Provides `Cas.Cell`, a direct analog to Clojure's [atom](https://clojure.org/reference/atoms), to provide (as Clojure says) "a way to manage shared, synchronous, independent state".

An cell is as an alternative to Elixir's [Agent](https://hexdocs.pm/elixir/1.18.4/Agent.html), or building your own GenServer to manage a piece of state. It's specifically useful when you have a piece of state that you want to share between and update from a number of processes.

[![Elixir CI](https://github.com/ckampfe/cas/actions/workflows/elixir.yml/badge.svg)](https://github.com/ckampfe/cas/actions/workflows/elixir.yml)

## Examples

```elixir

alias Cas.Cell

# Create an cell

cell = Cell.new(1)

# Get the value of an cell

Cell.get(cell)

#=> 1

# Swap values into an cell by applying a function to the

# current value of the cell.

# This is free from race conditions between the read of the current

# value and writing to the current value, because the

# underlying ETS API guarantees that `select_replace/2` is

# atomic and isolated.

#

# This means that an arbitrary number of processes can be swapping

# things into the cell concurrently, and they will always update the cell atomically.

# More concretely, this means the value passed to `f` will never be outdated.

# The value returned by `f` will always be derived from the most recent value of the cell,

# uncorrupted by other concurrent writers.

Cell.swap!(cell, fn i -> i + 1 end)

#=> 2

Cell.swap!(cell, fn i -> i + 1 end)

#=> 3

# reset the value of the cell

Cell.reset!(cell, 99)

#=> 99

# same as `swap!`, but return both the old value and the new value

Cell.swap_old_and_new!(cell, fn i -> i + 1 end)

#=> {99, 100}

# delete an cell's backing storage

Cell.delete(cell)

#=> true

```

## More detail

`Cas.Cell` uses ETS rather than processes, so it avoids the overhead of process mailboxes and message sends in favor of atomic compare-and-swaps in ETS itself.

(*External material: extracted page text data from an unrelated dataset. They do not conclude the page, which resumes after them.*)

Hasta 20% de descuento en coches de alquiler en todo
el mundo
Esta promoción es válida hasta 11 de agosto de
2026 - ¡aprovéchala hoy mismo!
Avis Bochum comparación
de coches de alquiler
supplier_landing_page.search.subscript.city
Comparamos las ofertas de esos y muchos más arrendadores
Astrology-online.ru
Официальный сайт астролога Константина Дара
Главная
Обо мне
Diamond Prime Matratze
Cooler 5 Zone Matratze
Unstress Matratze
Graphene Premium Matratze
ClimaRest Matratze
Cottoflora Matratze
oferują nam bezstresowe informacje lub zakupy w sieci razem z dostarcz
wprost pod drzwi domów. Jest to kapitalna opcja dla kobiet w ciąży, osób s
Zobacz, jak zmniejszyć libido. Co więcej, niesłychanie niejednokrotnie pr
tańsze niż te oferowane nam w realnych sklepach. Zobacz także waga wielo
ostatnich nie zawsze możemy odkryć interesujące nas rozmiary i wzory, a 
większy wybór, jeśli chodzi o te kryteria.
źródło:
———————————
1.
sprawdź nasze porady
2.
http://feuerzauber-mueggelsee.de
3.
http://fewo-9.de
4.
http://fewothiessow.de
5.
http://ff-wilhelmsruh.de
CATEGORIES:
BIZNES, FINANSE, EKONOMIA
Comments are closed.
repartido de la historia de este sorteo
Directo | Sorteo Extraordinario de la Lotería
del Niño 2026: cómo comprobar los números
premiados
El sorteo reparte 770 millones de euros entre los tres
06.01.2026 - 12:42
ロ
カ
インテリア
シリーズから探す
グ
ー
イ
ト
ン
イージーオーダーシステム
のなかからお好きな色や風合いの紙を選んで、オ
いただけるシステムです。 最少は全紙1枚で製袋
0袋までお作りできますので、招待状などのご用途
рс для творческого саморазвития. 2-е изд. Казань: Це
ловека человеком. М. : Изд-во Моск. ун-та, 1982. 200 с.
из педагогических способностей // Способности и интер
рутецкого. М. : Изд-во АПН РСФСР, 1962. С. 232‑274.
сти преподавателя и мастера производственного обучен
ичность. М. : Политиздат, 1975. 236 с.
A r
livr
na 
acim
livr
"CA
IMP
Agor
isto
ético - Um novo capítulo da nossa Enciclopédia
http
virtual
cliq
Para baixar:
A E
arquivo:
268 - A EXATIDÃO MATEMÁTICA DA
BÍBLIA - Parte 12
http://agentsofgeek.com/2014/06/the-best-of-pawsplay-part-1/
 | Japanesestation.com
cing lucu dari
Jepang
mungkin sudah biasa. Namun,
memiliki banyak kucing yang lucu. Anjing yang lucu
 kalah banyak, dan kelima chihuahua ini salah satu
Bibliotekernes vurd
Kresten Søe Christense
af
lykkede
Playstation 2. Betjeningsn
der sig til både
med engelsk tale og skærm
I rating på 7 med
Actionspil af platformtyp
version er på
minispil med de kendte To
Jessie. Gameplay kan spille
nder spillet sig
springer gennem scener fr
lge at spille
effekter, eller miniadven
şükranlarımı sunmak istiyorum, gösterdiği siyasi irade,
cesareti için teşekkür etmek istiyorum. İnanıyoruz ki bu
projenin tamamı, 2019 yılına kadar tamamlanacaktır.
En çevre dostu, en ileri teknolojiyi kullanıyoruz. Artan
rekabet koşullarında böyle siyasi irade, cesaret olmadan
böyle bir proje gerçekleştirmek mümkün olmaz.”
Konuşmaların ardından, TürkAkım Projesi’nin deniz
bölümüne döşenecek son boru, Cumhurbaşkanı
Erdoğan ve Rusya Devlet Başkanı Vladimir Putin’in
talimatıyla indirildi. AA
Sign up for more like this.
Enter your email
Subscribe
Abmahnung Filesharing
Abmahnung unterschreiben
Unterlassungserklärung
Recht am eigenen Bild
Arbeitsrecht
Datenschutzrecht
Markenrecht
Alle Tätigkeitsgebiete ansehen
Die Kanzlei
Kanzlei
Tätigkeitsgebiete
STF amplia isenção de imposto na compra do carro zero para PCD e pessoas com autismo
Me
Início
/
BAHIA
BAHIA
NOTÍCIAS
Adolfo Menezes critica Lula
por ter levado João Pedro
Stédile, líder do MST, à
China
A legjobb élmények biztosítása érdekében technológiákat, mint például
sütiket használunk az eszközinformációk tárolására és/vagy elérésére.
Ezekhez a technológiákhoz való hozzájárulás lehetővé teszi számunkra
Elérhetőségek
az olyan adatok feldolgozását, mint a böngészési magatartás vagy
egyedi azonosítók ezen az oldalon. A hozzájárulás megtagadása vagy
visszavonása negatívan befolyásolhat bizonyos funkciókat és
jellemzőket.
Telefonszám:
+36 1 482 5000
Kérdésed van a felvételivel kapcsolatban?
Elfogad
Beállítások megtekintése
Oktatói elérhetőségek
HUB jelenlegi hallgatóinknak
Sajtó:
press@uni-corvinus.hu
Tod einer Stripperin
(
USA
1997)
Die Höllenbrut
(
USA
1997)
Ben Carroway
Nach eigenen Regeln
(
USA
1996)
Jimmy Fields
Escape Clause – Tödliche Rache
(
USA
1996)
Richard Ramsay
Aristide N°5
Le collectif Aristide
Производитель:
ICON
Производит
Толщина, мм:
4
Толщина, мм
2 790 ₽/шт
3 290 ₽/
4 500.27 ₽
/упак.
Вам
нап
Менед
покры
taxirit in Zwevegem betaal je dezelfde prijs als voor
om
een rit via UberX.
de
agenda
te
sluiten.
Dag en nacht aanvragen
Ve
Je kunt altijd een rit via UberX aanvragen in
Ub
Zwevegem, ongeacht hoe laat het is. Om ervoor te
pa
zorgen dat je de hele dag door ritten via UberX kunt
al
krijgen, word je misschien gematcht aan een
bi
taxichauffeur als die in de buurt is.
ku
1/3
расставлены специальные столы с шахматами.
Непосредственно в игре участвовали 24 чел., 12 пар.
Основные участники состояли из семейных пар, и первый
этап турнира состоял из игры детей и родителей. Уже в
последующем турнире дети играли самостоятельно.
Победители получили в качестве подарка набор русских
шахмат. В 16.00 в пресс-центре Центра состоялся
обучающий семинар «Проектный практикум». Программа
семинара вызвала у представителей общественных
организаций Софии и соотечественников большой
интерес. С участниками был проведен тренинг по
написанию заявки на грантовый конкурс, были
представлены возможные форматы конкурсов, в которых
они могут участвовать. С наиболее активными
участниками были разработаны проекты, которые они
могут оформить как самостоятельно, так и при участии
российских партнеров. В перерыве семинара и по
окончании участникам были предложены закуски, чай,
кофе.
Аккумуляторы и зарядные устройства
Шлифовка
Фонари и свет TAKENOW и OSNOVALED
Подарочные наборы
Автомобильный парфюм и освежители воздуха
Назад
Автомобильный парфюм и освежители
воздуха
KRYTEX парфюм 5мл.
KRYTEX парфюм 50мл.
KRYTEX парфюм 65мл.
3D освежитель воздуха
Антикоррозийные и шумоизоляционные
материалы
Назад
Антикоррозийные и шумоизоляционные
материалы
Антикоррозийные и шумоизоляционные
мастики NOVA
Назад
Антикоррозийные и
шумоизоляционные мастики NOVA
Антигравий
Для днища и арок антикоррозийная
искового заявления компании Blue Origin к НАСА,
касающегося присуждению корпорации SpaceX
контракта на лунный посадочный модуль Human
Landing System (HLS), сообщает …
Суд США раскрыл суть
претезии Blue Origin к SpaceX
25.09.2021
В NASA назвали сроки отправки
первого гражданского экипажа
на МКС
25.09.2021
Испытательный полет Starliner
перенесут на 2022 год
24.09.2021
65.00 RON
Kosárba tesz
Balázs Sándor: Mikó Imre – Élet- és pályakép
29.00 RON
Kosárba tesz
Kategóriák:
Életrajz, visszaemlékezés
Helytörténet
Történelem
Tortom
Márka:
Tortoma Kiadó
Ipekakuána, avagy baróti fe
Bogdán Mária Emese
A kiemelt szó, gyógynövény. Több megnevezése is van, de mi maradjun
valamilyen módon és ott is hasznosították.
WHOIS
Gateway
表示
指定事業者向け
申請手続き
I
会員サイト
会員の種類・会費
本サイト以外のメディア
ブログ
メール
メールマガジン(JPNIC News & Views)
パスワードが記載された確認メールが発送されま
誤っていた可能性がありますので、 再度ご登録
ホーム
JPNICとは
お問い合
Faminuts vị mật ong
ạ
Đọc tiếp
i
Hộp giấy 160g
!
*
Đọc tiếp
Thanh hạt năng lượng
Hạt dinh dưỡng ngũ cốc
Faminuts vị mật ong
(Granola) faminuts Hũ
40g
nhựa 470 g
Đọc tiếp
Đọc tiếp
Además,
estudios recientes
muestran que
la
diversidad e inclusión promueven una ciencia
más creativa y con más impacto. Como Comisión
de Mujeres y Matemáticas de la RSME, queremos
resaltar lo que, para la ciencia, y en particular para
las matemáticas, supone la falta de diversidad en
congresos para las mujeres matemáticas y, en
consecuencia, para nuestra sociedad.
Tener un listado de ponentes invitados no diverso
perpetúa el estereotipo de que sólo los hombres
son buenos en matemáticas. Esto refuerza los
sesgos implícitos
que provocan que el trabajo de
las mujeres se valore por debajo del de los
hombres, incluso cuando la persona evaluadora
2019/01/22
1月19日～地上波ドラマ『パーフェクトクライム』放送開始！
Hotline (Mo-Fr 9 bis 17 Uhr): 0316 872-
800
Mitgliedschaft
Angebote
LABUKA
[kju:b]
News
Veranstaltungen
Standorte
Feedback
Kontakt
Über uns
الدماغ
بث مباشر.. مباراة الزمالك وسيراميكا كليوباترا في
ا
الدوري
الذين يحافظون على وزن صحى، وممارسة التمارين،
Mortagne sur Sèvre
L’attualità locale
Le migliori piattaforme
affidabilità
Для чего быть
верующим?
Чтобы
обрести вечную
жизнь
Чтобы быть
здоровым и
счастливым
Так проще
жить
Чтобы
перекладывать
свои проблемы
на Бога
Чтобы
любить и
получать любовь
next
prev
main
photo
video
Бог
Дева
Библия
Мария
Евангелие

This is possible because ETS provides a mechanism to do atomic compare-and-swap via [select_replace/2](https://www.erlang.org/doc/apps/stdlib/ets.html#select_replace/2). I only recently discovered that ETS provided this functionality, and once I did I knew I had to build this.

Because `Cas.Cell` uses ETS, unused cells will leak if they are not deleted, since they correspond 1:1 with rows in an ETS table.